Incident response cycle

Incident response is the structured process security teams follow to prepare for, detect, contain, eradicate, and recover from security incidents while minimizing business impact.

Interview answer

"Incident response is a repeatable lifecycle used to handle security incidents effectively. The common phases are Preparation, Identification, Containment, Eradication, Recovery, and Lessons Learned.
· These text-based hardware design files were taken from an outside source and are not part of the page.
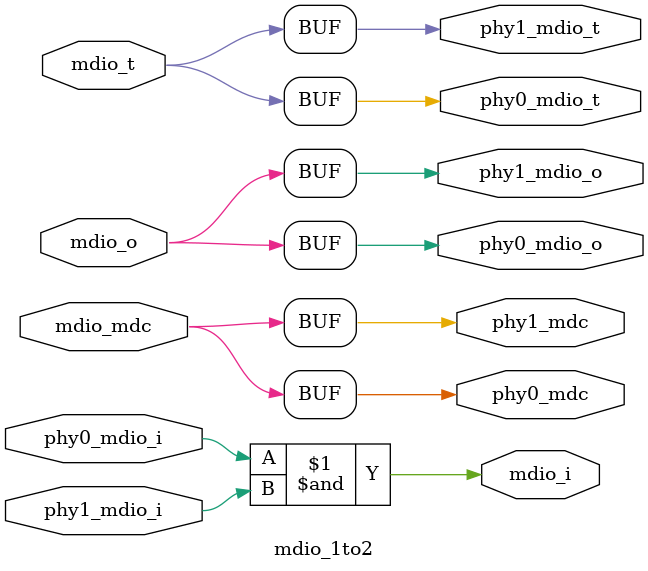
<source format=v>
module mdio_1to2
    (input  wire mdio_mdc,
     input  wire mdio_o,
     input  wire mdio_t,
     output wire mdio_i,
     output wire phy0_mdc,
     output wire phy0_mdio_o,
     output wire phy0_mdio_t,
     input  wire phy0_mdio_i,
     output wire phy1_mdc,
     output wire phy1_mdio_o,
     output wire phy1_mdio_t,
     input  wire phy1_mdio_i
     );
    assign phy0_mdc    = mdio_mdc;
    assign phy0_mdio_t = mdio_t;
    assign phy0_mdio_o = mdio_o;
    assign phy1_mdc    = mdio_mdc;
    assign phy1_mdio_t = mdio_t;
    assign phy1_mdio_o = mdio_o;
    assign mdio_i      = phy0_mdio_i & phy1_mdio_i;
endmodule
</source>
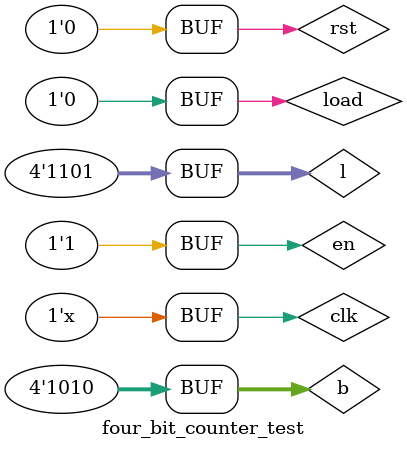
<source format=v>
`timescale 1ns / 1ps


module four_bit_counter_test;

	// Inputs
	reg clk;
	reg en;
	reg rst;
	reg load;
	reg [3:0] b,l;

	// Outputs
	wire [3:0] d;
	wire tc;
	always #5 clk=~clk;
	// Instantiate the Unit Under Test (UUT)
	four_bit_counter uut (
		.clk(clk), 
		.en(en), 
		.rst(rst), 
		.load(load), 
		.b(b), 
		.l(l),
		.tc(tc),
		.d(d)
	);

	initial begin
		// Initialize Inputs
		clk = 0;
		en = 1;
		rst = 0;
		load = 0;
		b = 0;
		l=13;
		// Wait 100 ns for global reset to finish
		#22.5;
		b=10;
      load=1;
		#5;
		load=0;		
		// Add stimulus here

	end
      
endmodule


</source>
The goal is to reduce damage, restore operations, and improve defenses after the incident."

The six phases

1. Preparation

  • Build the incident response plan
  • Define roles and communication paths
  • Make sure logging, SIEM, EDR, and backups are ready
  • Train staff and run exercises

2. Identification

  • Review alerts from SIEM, IDS, and EDR
  • Confirm whether an incident is real
  • Determine scope, severity, and affected assets

3. Containment

  • Isolate infected hosts
  • Block malicious IPs or domains
  • Disable compromised accounts
  • Preserve evidence where needed

4. Eradication

  • Remove malware and attacker persistence
  • Patch the exploited weakness
  • Reset compromised credentials

5. Recovery

  • Restore from clean backups
  • Return systems to production carefully
  • Monitor for reinfection or follow-on activity

6. Lessons Learned

  • Document the timeline and root cause
  • Review what worked and what failed
  • Update playbooks, controls, and training

Example severity levels

Level Meaning Example
P1 Critical Active ransomware on business-critical systems
P2 High Confirmed data breach
P3 Medium Malware on one endpoint without wider spread
P4 Low Routine suspicious event or unsuccessful attempt

Common interview questions

What is the first thing you do in a ransomware incident?

The first priority is containment. Isolate the infected system quickly to stop lateral movement and prevent more systems from being encrypted.

Why are lessons learned important?

Because incident response is not finished when systems come back online. The lessons learned phase is what turns an incident into improved detection, better playbooks, and stronger prevention.